# Ran across these



## Tclem (Nov 30, 2013)

Told they are poplar. ????


----------



## HomeBody (Dec 2, 2013)

I just lost my tulip tree (yellow poplar) a couple of weeks in the tornado. I cut it up and milled it. The bark on your wood looks just like what I cut up. Looks like you have some spalt going on toward the center. The one I milled has white wood with beautiful brown in the very center. Maybe yours does too. Gary


----------



## woodtickgreg (Dec 2, 2013)

If that is tulip poplar it is a good secondary wood for cabinets, drawers, dividers in dressers, etc. The green streaking in it is common, and as mentioned it can have brown to almost black streaking as well. Takes paint and stain well. Widely used for architectural moldings as it will hold a crisp detail. Definitely worth milling up, imo.


----------



## Blueglass (Dec 2, 2013)

I learned from a guy that did finishing for furniture companies in NC that they use different stains to make poplar mimic different woods. The right stain and it is pretty darn close to Mahogany believe it or not.


----------



## Tclem (Dec 6, 2013)

I turned a piece of this that I actually cut off a couple of months ago. Had some heavy spalting on that piece but it has yellow, green , and purple colors. 
Tony

Reactions: Like 1


----------



## Nature Man (Dec 12, 2013)

Pictures please... Chuck


----------



## phinds (Dec 12, 2013)

Tclem said:


> I turned a piece of this that I actually cut off a couple of months ago. Had some heavy spalting on that piece but it has yellow, green , and purple colors.
> Tony



In that case it is almost certainly tulip poplar (aka yellow poplar). See the "rainbow" poplar part of the "poplar" page on my site to confirm.


----------



## rdnkmedic (Dec 12, 2013)

Tclem said:


> I turned a piece of this that I actually cut off a couple of months ago. Had some heavy spalting on that piece but it has yellow, green , and purple colors.
> Tony


 
No pictures means it didn't happen. Right?


----------



## Tclem (Dec 12, 2013)

rdnkmedic said:


> No pictures means it didn't happen. Right?

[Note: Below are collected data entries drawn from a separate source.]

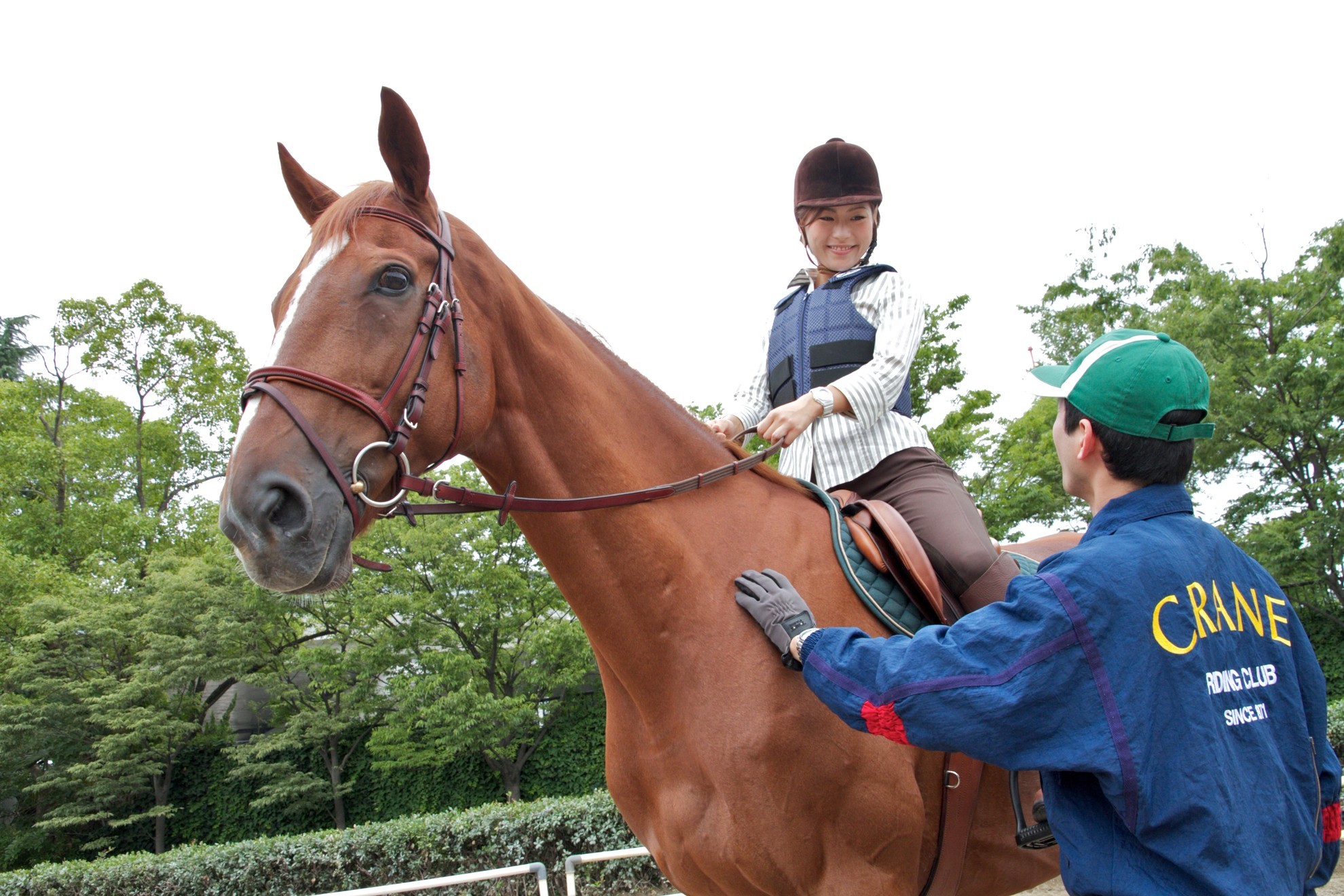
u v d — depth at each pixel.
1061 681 1.05
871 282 2.07
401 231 1.45
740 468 1.74
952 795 1.59
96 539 18.81
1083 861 1.08
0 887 7.74
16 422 20.95
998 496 13.05
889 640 1.26
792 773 1.46
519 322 1.56
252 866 7.89
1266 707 1.13
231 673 14.44
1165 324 15.33
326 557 1.23
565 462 1.57
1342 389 13.46
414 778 15.20
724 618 1.55
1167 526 1.16
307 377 1.29
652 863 7.51
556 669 13.89
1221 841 0.99
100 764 13.81
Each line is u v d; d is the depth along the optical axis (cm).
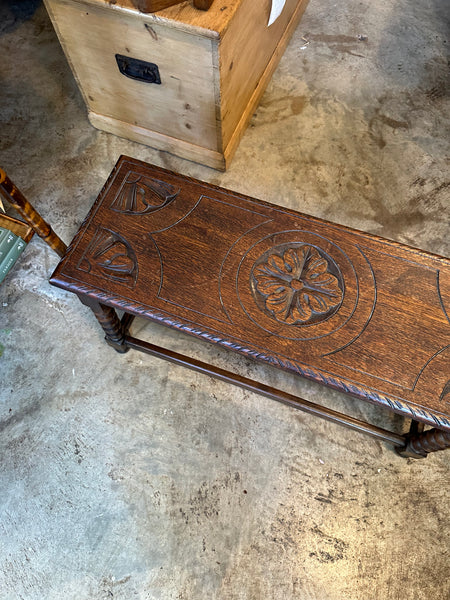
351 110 253
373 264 149
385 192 234
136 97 211
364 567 166
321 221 156
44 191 232
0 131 246
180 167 239
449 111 253
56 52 266
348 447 185
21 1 276
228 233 154
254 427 188
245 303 144
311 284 146
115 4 160
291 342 139
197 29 156
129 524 172
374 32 273
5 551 168
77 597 162
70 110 251
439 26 276
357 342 138
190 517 173
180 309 143
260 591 163
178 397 193
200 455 183
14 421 188
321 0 278
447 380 134
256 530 171
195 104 199
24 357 199
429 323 141
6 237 175
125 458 182
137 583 164
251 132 246
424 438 161
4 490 177
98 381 195
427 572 166
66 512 174
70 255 150
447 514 174
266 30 213
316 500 176
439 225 227
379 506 175
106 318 167
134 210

No pictures means I haven't taken them yet

Reactions: Like 2


----------



## Tclem (Dec 12, 2013)



Reactions: Like 3


----------



## Tclem (Dec 12, 2013)



Reactions: Like 3


----------



## rdnkmedic (Dec 12, 2013)

I like that. Poplar is awesome to turn. And all colors of the rainbow. Well done. The end grain can be a problem sometimes.


----------



## Tclem (Dec 12, 2013)

Had to get wife to send me pictures. Got to love her for trying


----------



## Nature Man (Dec 16, 2013)

Beautiful wood! Great job on the turning! Chuck


----------



## Tclem (Dec 16, 2013)

Thank you


----------



## Tclem (Dec 16, 2013)

It sure is beautiful. I usually get all my wood for free but I had to pay $100 for all these logs. But I guess if I had one on my place ide slice it up too
Tony

Reactions: Like 1


----------